(PROVIDED DATA begins)

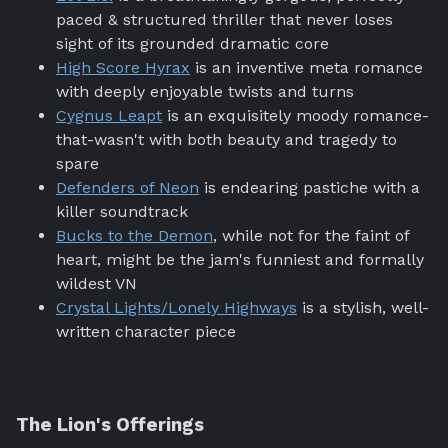
paced & structured thriller that never loses
sight of its grounded dramatic core
High Score Hyrax
is an inventive meta romance
with deeply enjoyable twists and turns
Cygnus Leapt
is an exquisitely moody romance-
that-wasn't with both beauty and tragedy to
spare
Defenders of Neon
is endearing pastiche with a
killer soundtrack
Bucks to the Demon
, while not for the faint of
heart, might be the jam's funniest and formally
wildest VN
Crystal Lights/Lonely Highways
is a stylish, well-
written character piece
The Lion's Offerings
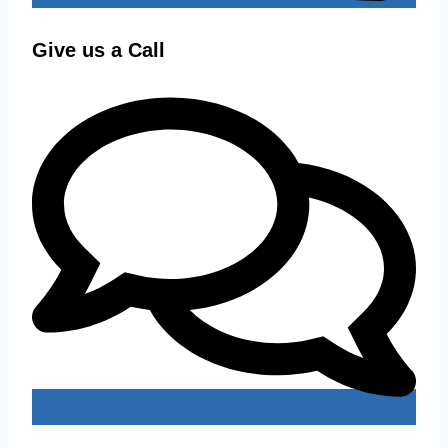
Give us a Call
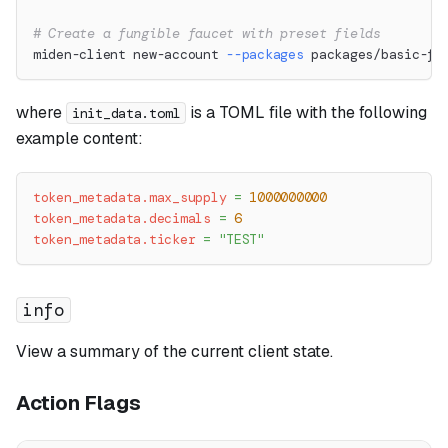
# Create a fungible faucet with preset fields
miden-client new-account 
--packages
 packages/basic-fu
where
is a TOML file with the following
init_data.toml
example content:
token_metadata.max_supply
=
1000000000
token_metadata.decimals
=
6
token_metadata.ticker
=
"TEST"
info
View a summary of the current client state.
Action Flags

(PROVIDED DATA ends)

WHAT THE EXERCISE ASKS:
The result should be an exact copy of only the lines above from the one that holds "the faint of" through the one that holds "# Create a fungible faucet with preset fields", both ends included, without pictures.

EXERCISE RESPONSE:
, while not for the faint of
heart, might be the jam's funniest and formally
wildest VN
Crystal Lights/Lonely Highways
is a stylish, well-
written character piece
The Lion's Offerings
Give us a Call
# Create a fungible faucet with preset fields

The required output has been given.